Fall 2000

Fall 2000

Learning Sciences and Technology Qualifier
November 2, 2000

Answer five of the following seven questions.
Remember to cite the readings in your answers.

1. Transfer means being able to use something learned in one circumstance in another related one that wasn't explicitly targeted in instruction - for example, application of Newton's First Law (a concept) or ability to control variables in a random experimental setup (a skill or practice).

a. Explain your understanding of what it takes to achieve transfer.

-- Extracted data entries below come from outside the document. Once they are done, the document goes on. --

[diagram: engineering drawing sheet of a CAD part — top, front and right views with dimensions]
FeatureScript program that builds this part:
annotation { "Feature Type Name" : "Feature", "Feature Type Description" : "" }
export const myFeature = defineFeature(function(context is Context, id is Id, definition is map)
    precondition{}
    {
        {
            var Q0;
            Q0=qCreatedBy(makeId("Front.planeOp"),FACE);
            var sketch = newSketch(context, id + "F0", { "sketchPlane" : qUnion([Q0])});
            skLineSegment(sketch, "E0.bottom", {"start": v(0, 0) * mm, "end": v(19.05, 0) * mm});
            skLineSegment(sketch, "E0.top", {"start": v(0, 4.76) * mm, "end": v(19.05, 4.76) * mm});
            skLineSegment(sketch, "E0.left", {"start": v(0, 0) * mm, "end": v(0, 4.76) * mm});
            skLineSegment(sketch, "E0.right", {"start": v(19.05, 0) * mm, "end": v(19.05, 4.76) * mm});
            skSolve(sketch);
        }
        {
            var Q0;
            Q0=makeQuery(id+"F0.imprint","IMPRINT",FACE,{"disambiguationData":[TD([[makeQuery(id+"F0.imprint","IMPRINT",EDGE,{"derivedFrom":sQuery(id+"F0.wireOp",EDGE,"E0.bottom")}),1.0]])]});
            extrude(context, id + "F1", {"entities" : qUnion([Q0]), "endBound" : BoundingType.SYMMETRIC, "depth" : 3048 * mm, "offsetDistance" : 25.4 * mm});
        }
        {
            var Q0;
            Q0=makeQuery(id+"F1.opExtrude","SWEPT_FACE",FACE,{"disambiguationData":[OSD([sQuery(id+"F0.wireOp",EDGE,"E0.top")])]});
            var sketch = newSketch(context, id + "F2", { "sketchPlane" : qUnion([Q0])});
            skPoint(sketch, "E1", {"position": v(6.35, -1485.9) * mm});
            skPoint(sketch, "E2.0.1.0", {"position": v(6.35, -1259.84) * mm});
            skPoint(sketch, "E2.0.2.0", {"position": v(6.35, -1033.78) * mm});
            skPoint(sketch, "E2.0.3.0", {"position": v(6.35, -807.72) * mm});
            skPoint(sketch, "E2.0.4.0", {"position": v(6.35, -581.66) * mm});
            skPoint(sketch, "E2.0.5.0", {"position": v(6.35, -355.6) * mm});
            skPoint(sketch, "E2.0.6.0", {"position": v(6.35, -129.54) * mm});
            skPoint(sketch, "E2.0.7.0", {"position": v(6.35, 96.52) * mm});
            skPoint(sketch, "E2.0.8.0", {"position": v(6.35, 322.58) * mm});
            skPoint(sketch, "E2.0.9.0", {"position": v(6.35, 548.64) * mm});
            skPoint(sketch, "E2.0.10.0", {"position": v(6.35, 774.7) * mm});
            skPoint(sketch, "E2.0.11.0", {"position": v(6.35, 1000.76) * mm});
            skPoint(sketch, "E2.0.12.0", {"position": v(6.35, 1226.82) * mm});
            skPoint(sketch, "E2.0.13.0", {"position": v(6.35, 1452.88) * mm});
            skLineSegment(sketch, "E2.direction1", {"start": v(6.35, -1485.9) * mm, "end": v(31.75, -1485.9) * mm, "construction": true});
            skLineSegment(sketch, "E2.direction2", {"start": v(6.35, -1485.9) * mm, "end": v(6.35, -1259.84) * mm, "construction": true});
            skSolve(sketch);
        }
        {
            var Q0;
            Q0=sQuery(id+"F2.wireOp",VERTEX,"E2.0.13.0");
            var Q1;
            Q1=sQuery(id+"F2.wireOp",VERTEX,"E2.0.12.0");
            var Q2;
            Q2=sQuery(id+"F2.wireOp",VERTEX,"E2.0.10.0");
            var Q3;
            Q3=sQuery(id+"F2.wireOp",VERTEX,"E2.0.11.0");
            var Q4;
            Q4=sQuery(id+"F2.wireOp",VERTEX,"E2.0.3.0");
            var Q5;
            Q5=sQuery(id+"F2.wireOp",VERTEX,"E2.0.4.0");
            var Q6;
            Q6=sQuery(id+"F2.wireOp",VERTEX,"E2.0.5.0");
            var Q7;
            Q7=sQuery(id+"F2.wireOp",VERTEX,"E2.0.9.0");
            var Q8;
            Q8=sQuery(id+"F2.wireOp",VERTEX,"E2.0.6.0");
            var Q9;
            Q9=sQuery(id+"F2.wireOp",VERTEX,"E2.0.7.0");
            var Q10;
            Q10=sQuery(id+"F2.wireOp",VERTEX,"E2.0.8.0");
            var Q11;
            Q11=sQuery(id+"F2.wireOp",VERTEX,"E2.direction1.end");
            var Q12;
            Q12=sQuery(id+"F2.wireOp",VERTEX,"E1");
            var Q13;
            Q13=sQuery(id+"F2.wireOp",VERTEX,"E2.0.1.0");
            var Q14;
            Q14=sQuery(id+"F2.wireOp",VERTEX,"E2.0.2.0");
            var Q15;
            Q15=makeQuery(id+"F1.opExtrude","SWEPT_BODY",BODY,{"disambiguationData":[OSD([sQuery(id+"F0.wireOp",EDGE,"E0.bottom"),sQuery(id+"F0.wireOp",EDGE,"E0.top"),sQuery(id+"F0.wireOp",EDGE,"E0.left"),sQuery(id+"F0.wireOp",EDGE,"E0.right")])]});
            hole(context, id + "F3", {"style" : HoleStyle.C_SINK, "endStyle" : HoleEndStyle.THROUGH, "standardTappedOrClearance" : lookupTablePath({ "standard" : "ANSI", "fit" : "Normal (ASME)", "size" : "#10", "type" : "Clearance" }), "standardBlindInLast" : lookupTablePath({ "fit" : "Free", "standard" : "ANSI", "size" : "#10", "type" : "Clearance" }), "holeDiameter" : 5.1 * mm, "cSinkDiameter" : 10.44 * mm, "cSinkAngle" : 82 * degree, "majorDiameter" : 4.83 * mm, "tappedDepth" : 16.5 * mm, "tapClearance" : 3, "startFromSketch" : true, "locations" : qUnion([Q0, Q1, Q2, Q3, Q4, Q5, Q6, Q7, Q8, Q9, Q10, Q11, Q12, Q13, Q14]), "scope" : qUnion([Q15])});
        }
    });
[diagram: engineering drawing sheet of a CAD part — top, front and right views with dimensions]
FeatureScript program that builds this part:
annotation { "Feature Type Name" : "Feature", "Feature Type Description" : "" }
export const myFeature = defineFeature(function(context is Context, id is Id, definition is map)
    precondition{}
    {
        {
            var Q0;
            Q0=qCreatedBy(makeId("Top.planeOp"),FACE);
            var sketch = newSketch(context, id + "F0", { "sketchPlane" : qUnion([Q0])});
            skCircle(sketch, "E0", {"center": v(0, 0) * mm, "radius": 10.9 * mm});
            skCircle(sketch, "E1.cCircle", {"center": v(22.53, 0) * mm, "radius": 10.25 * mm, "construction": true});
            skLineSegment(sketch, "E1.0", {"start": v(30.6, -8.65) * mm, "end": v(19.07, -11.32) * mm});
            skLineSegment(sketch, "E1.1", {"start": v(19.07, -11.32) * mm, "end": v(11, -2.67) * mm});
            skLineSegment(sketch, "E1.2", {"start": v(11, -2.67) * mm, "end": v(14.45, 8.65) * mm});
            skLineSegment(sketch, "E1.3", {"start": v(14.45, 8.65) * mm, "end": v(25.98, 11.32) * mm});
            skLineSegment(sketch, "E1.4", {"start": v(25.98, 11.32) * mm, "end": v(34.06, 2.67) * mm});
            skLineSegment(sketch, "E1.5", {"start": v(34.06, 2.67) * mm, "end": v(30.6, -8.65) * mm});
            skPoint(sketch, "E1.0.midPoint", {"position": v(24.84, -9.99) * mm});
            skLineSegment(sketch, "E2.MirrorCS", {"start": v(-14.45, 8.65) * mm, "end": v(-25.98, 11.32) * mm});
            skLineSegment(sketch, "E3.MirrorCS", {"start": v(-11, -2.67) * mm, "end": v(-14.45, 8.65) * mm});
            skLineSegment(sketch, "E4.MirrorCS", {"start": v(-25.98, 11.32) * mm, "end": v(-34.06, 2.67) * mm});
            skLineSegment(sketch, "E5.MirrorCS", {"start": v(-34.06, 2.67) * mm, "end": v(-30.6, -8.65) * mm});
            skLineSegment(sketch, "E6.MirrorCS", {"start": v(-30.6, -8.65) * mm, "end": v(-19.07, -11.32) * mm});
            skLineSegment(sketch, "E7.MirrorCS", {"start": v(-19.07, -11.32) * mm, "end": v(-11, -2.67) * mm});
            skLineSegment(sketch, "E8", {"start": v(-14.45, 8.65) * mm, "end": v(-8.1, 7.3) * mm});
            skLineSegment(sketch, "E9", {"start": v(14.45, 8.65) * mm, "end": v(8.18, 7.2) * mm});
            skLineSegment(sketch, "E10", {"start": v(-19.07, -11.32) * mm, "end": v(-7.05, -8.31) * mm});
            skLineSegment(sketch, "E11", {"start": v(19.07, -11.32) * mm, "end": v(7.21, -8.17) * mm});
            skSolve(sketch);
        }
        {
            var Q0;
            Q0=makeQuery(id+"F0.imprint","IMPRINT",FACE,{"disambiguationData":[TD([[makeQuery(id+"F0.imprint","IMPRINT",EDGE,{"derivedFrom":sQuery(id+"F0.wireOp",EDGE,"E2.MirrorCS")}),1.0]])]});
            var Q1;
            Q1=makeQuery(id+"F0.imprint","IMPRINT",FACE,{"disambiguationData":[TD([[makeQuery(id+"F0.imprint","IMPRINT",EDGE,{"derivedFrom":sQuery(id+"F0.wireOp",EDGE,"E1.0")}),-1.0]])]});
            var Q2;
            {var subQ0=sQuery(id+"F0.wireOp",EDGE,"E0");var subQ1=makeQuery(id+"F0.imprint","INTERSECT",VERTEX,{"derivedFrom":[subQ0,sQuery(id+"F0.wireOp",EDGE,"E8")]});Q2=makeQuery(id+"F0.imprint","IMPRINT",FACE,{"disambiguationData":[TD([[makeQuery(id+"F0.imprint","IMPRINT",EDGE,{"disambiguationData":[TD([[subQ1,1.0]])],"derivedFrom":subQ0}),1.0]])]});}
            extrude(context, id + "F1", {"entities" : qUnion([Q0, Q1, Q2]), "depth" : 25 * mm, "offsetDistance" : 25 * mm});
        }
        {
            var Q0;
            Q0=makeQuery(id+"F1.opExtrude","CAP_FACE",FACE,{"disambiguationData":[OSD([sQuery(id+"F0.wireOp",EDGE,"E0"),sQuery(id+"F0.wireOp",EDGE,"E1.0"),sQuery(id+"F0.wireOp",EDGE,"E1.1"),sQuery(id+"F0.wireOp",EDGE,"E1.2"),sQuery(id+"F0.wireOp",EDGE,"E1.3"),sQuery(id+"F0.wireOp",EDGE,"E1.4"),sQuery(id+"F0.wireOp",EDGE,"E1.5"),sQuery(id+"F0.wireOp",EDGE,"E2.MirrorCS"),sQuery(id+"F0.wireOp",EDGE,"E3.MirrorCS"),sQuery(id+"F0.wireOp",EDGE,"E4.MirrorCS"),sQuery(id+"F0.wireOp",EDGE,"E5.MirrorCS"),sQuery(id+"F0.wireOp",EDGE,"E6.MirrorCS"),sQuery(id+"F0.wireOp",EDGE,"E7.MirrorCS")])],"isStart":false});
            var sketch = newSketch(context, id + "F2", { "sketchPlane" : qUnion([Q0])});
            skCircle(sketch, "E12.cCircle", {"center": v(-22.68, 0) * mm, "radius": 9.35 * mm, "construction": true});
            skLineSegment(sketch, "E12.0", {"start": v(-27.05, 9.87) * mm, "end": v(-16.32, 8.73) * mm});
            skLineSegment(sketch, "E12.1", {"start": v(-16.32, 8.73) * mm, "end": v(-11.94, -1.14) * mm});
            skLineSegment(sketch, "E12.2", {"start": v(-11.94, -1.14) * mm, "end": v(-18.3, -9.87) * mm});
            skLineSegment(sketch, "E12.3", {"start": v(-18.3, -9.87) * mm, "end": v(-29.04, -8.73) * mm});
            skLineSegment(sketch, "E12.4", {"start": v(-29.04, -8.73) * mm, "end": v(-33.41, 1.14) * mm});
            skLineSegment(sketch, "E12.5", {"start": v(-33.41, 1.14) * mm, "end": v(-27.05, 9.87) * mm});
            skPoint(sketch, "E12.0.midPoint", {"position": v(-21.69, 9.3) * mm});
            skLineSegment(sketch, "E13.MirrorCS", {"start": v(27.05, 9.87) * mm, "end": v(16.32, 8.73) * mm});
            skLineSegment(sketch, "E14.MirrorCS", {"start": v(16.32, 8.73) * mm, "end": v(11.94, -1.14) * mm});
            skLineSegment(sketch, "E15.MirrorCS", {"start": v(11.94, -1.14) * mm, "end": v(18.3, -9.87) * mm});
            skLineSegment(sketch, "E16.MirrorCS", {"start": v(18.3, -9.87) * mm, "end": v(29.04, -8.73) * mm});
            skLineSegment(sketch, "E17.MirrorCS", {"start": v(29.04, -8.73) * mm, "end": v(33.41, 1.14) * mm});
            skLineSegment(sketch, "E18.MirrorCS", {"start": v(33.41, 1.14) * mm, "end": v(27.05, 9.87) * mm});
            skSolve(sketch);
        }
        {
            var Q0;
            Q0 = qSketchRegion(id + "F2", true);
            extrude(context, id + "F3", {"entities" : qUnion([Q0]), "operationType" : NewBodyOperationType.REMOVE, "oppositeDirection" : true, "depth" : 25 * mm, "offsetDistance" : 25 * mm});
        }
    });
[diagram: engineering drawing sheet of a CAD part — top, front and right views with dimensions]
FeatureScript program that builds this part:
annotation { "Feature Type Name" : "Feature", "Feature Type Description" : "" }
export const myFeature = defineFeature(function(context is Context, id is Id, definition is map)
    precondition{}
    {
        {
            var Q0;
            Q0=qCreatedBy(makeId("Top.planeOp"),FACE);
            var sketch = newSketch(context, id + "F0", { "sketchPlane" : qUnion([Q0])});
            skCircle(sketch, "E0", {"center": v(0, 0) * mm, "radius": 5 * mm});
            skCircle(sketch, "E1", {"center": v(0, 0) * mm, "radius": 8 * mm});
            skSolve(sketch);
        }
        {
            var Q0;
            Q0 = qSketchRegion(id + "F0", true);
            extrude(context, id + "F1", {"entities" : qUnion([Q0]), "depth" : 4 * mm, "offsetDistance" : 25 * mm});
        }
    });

b. Choose your favorite knowledge building environment, and identify

- its affordances for promoting transfer
- the ways it ensures that those affordances can be recognized and productively used
- the transfer one could expect from learners learning in this environment
- its weaknesses and directions you would like to see it extend into

 

2. Imagine that you're going to provide a programming environment to be used by high school students preparing for their Computer Science AP exam (which is currently in C++). Consider programming environments for students that you've seen or read about: MOOSE Crossing, Boxer, Logo (including variations like StarLogo), and Emile. Which of the features of these environments would you include in your CS AP environment, and why these? Pick at least three features from any combination of these environments.

 

3. It is common wisdom in the learning sciences that in order for deep learning to happen, some sort of reflection needs to be happening as well. Some educational approaches focus heavily on how to make that reflection happen (e.g., cognitive apprenticeship); others focus on setting up the affordances for reflection but don't focus on the reflection itself (e.g., constructionism). Two excellent examples of this second approach are Eisenberg's Hypergami and Ellis' Palaver Tree On-Line (or choose some other one - there are plenty). Choose one of these to focus on, and using it as an exemplar:

Answer all parts.

  1. Explain what its creators want users to learn through using the system.
  2. Identify the kinds of reflection necessary for such learning.
  3. Identify the the affordances in the system (or the environment in which it's used) that were designed to point users towards such reflection.
  4. Explain how you might refine the software or the environment in which it is used to ensure that users are noticing and making productive use of those affordances. If some affordances are missing, you can also comment on how you might add those.

 

4. Projects like "One Sky, Many Voices" make use of adult mentors. Discuss the strengths and weaknesses of this technique. Make sure to mention issues of motivation for learning, role models, and the perceived and actual value of possession of "expert" knowledge. How is the role of a mentor different from the role of a teacher? Is this more like cognitive apprenticeship or traditional apprenticeship?

 

5. You've studied several attempts to teach through design, including Harel's ISDP, Kolodner's LBD, and Schoen's "Educating the Reflective Practitioner."

Answer both parts.

  1. What's the common theme in these projects? What is generally agreed upon in the way that design can support learning?
  2. Now consider at least two projects where students may be designing, but the researchers aren't describing it as such, e.g., Model-It, BOXER, MOOSE Crossing, StarLogo, and CoWeb. Do you think that design-for-learning is playing a role in the learning of students in these projects? Why or why not?

 

6. Roy Pea writes that Seymour Papert "claims that educational activism and experimental research are 'radically incompatible.' This is a remarkable dichotomy, a narrow construal of what constitutes experimental research, that belies the practices of educational innovation and social science." ("The Aims of Software Criticism: Reply to Professor Papert," Educational Researcher, June-July 1987, p. 6).

Answer both parts.

  1. What are the strengths of Pea's position? What are the weaknesses?
  2. Suppose that Pea and Papert were both trying to evaluate Mike Eisenberg's Hypergami. What might each of their evaluation plans look like? What are the strengths and weaknesses of each approach?

 

7. Kolodner and Guzdial argue that we must understand both the "effects with" and "effects of" CSCL.

Answer both parts.

  1. Discuss this in relation to a CSCL environment on the qualifier list.
  2. Discuss this in relation to your own research.